## STATED EXERCISE 1
Quote the listing from its first line through the line holding "Lazarovitch | Igor", both lines included, and leave the pictures out of your answer.

## DOCUMENT TEXT
In the event that the evidence was not admitted as tendency evidence, the Crown sought its admission as context evidence. The Crown also submitted that certain aspects of the evidence constituted general admissions, not of the offences charged, but in respect of earlier sexual activity between the complainant and the respondent. That was not pressed by the Crown on the hearing of the appeal and it is therefore unnecessary to deal with the admission of the evidence on that basis.
We are satisfied that the evidence was admissible as both tendency evidence and context evidence. In order to make clear the reasons for so finding, it is necessary to describe in a summary way the evidence that it was anticipated the complainant would give as outlined in her four statements.

## STATED EXERCISE 2
Print the part of the text on tendency and context evidence between "We are satisfied" and "her four statements.", inclusive.

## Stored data
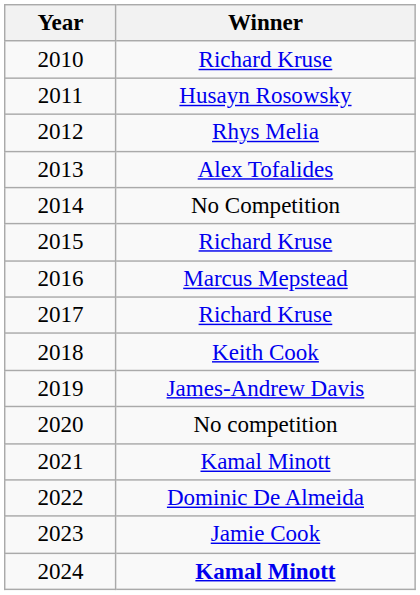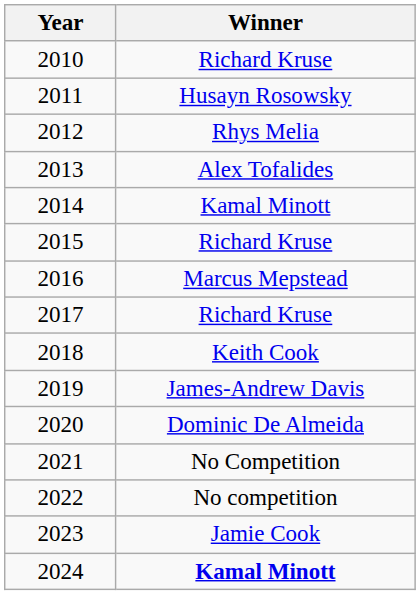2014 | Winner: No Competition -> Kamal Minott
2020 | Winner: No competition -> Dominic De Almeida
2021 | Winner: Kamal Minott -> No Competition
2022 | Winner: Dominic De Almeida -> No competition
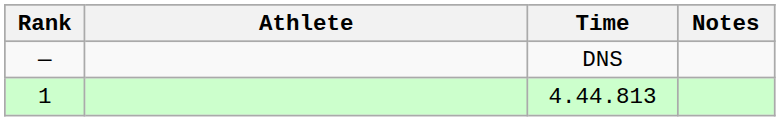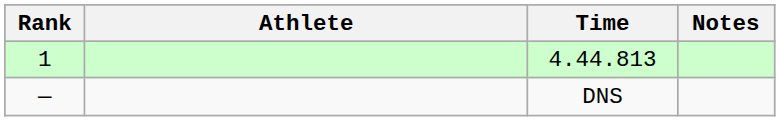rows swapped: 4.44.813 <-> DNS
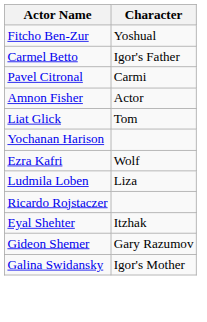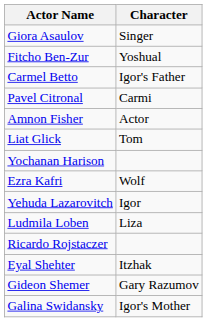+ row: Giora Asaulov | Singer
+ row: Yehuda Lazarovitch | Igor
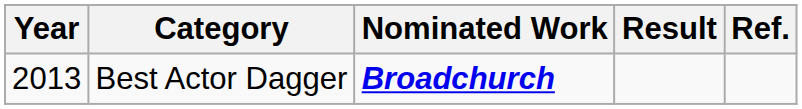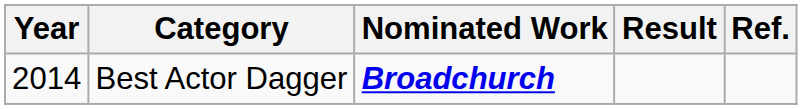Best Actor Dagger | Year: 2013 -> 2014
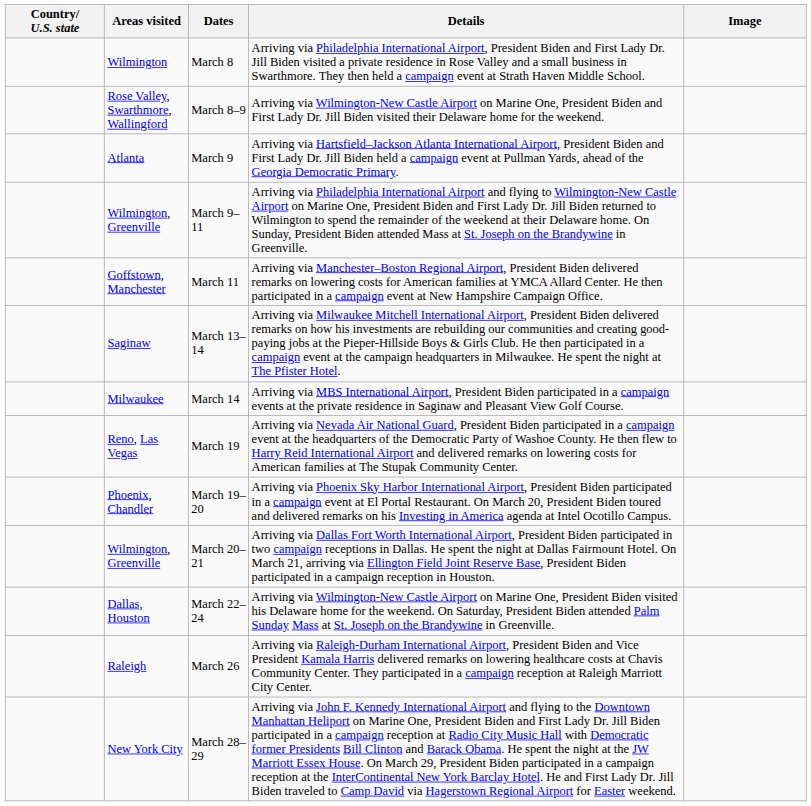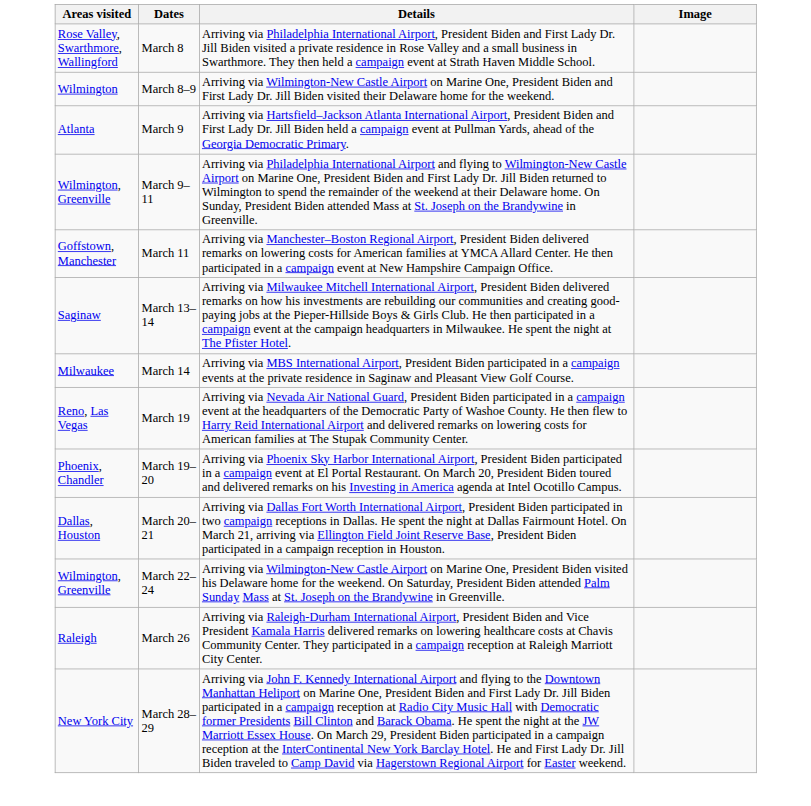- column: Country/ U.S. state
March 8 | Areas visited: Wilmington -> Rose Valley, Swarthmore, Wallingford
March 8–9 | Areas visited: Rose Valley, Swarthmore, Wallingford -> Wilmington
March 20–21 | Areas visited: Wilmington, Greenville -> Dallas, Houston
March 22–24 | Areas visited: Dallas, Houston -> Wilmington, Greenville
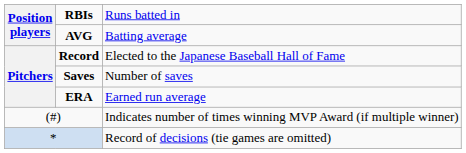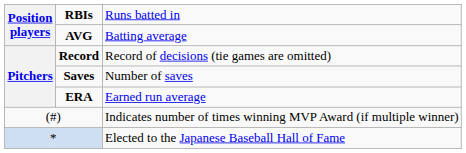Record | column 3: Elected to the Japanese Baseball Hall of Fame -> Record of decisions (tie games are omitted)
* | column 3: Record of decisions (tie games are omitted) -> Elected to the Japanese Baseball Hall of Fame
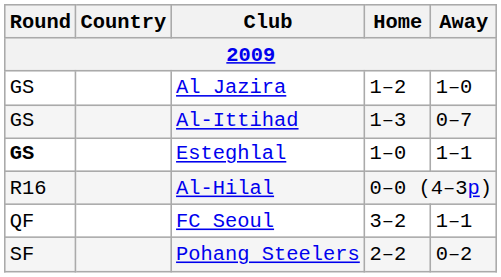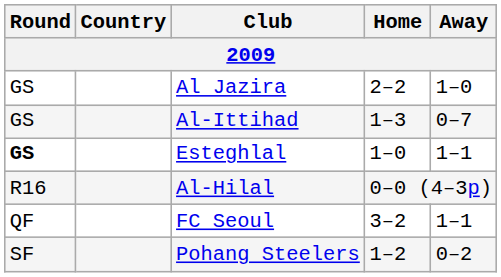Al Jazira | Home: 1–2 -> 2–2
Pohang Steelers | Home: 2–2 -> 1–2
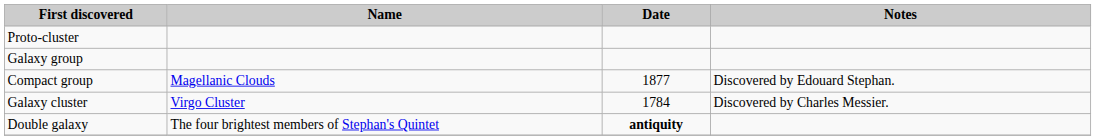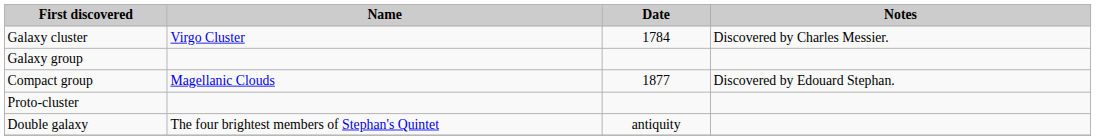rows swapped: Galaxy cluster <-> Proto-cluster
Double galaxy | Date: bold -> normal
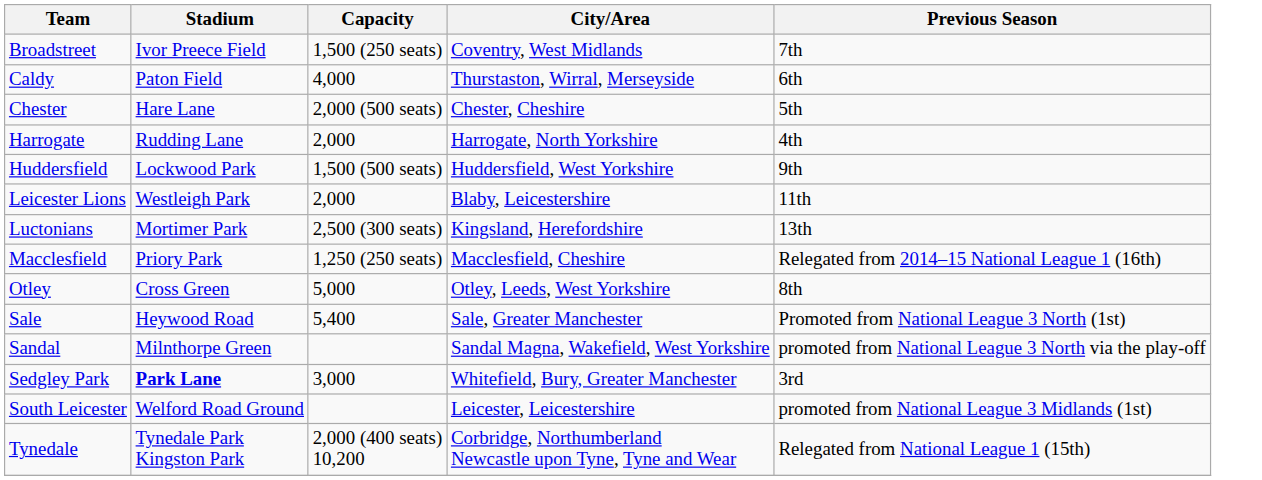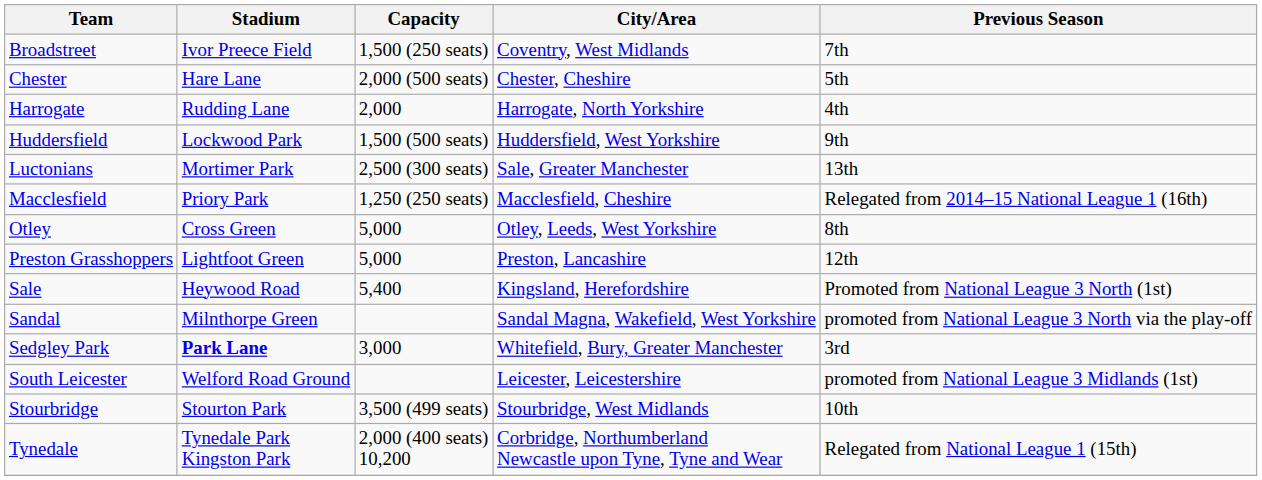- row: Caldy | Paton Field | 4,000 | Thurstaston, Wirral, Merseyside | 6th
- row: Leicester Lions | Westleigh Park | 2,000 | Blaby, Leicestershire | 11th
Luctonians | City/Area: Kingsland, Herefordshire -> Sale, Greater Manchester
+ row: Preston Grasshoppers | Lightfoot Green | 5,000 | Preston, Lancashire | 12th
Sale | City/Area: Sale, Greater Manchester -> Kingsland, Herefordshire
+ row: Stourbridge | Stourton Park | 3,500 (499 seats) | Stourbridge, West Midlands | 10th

## EXERCISE RESPONSE 1
2014 | Winner: No Competition -> Kamal Minott
2020 | Winner: No competition -> Dominic De Almeida
2021 | Winner: Kamal Minott -> No Competition
2022 | Winner: Dominic De Almeida -> No competition
rows swapped: 4.44.813 <-> DNS
+ row: Giora Asaulov | Singer
+ row: Yehuda Lazarovitch | Igor

## EXERCISE RESPONSE 2
We are satisfied that the evidence was admissible as both tendency evidence and context evidence. In order to make clear the reasons for so finding, it is necessary to describe in a summary way the evidence that it was anticipated the complainant would give as outlined in her four statements.